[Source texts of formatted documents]

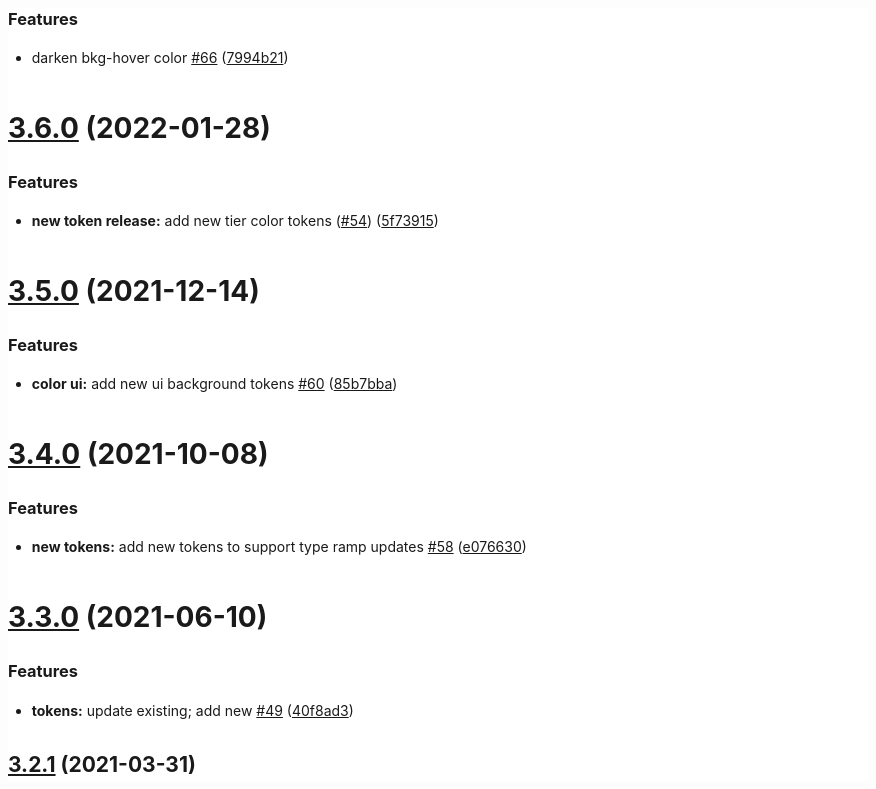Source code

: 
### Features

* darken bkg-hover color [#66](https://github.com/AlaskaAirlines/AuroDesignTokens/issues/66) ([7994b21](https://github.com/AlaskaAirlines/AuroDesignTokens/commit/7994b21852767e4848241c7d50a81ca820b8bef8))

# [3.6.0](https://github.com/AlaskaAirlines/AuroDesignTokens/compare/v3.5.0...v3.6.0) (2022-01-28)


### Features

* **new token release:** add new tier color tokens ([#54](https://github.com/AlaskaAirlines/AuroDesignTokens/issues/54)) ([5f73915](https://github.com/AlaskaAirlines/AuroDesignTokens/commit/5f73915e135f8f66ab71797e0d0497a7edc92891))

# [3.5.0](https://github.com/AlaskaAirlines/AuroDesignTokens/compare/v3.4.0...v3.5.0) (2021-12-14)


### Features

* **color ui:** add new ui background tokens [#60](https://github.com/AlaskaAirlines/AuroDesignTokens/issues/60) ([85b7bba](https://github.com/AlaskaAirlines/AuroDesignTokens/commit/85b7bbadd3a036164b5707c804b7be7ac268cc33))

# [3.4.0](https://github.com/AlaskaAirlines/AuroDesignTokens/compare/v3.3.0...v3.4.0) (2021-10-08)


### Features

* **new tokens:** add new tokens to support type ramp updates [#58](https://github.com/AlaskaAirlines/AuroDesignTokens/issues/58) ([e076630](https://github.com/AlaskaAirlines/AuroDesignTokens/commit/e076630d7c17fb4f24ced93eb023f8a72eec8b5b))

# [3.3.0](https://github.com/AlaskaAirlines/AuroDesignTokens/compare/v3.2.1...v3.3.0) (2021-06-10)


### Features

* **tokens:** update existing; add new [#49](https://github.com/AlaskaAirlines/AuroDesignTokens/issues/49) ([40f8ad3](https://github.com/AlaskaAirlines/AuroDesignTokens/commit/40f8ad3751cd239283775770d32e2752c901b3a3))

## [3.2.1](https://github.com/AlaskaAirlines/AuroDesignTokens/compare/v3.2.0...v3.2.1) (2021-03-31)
---
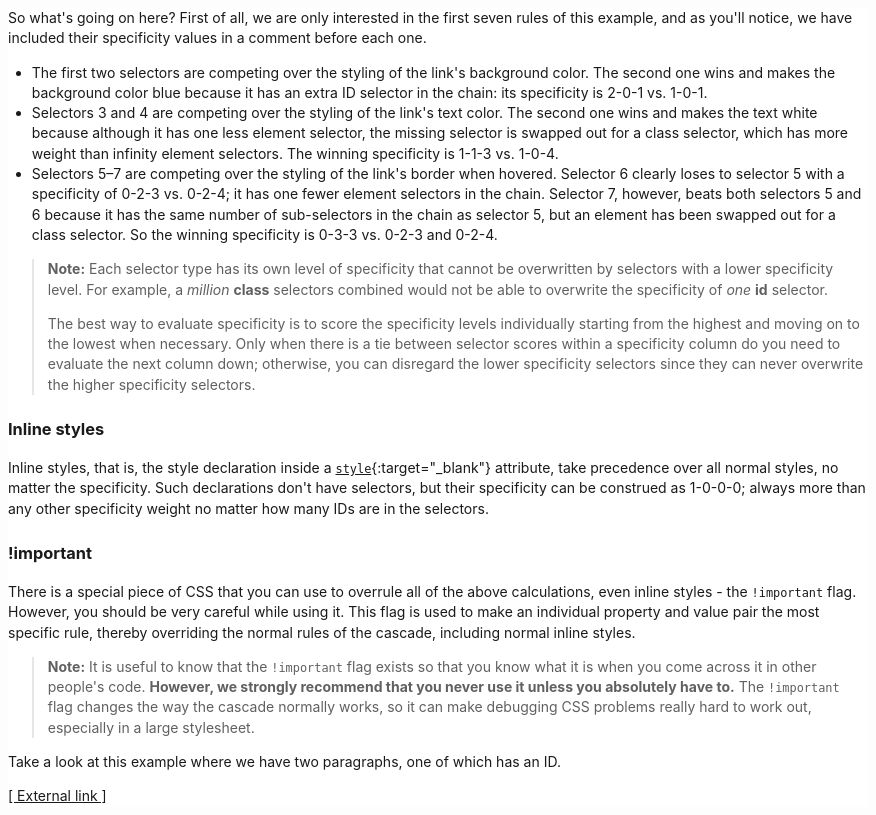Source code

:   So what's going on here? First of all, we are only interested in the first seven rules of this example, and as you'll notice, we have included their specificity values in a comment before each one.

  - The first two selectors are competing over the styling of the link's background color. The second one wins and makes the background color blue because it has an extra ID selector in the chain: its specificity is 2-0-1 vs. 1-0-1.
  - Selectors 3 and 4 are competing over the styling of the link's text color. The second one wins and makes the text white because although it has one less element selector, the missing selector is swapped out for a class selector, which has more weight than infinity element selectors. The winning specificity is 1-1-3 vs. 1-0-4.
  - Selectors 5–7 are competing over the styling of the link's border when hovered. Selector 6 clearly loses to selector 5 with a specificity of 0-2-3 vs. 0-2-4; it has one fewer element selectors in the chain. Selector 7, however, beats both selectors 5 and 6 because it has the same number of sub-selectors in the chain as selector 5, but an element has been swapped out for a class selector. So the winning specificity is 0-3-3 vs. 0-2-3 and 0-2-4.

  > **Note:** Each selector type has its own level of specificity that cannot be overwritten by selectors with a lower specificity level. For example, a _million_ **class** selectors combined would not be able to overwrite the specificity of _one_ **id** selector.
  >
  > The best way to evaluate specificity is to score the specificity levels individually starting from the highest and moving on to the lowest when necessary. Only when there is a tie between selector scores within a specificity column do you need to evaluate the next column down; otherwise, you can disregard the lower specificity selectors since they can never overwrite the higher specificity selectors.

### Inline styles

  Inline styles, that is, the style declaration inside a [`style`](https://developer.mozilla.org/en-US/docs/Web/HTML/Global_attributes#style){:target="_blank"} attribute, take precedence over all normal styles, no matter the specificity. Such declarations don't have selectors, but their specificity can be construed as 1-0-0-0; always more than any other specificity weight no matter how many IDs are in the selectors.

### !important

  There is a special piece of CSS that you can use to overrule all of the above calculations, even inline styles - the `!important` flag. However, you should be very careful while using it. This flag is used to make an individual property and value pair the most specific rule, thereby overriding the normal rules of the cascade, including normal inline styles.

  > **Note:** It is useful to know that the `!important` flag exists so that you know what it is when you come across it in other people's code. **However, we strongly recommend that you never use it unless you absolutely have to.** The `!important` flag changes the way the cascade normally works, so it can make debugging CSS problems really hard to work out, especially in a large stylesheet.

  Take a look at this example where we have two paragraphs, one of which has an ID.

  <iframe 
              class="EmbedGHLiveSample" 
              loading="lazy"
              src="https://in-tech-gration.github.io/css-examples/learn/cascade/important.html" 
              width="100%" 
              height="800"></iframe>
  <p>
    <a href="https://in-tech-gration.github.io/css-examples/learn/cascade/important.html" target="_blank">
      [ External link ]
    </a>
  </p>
--
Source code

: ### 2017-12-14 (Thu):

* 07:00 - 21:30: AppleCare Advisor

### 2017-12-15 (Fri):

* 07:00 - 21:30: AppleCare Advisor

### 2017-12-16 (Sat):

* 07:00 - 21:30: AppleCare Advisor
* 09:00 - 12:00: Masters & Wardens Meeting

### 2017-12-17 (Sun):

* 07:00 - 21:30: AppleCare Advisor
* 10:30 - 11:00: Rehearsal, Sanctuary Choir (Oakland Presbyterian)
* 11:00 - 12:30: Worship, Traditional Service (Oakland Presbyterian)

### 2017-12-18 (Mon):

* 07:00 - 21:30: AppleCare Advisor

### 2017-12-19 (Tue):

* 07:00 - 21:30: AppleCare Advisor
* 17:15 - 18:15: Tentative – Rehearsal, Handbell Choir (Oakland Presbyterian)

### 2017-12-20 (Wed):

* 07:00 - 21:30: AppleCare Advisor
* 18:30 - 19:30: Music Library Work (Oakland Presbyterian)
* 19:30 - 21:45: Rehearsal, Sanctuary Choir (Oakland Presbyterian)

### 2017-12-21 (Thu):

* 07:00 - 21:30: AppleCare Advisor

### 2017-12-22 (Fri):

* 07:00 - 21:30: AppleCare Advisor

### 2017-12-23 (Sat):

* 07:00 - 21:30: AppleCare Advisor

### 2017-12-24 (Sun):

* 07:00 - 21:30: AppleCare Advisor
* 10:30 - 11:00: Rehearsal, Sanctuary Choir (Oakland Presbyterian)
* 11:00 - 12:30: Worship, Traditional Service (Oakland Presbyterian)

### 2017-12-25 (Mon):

ABOUT THIS TASK: Edit the lines beginning with the line containing "- The first" and continuing through the line containing "- Selectors 5–7", replacing "competing over" with "vying for" and leaving everything else unchanged.

THE ANSWER:
  - The first two selectors are vying for the styling of the link's background color. The second one wins and makes the background color blue because it has an extra ID selector in the chain: its specificity is 2-0-1 vs. 1-0-1.
  - Selectors 3 and 4 are vying for the styling of the link's text color. The second one wins and makes the text white because although it has one less element selector, the missing selector is swapped out for a class selector, which has more weight than infinity element selectors. The winning specificity is 1-1-3 vs. 1-0-4.
  - Selectors 5–7 are vying for the styling of the link's border when hovered. Selector 6 clearly loses to selector 5 with a specificity of 0-2-3 vs. 0-2-4; it has one fewer element selectors in the chain. Selector 7, however, beats both selectors 5 and 6 because it has the same number of sub-selectors in the chain as selector 5, but an element has been swapped out for a class selector. So the winning specificity is 0-3-3 vs. 0-2-3 and 0-2-4.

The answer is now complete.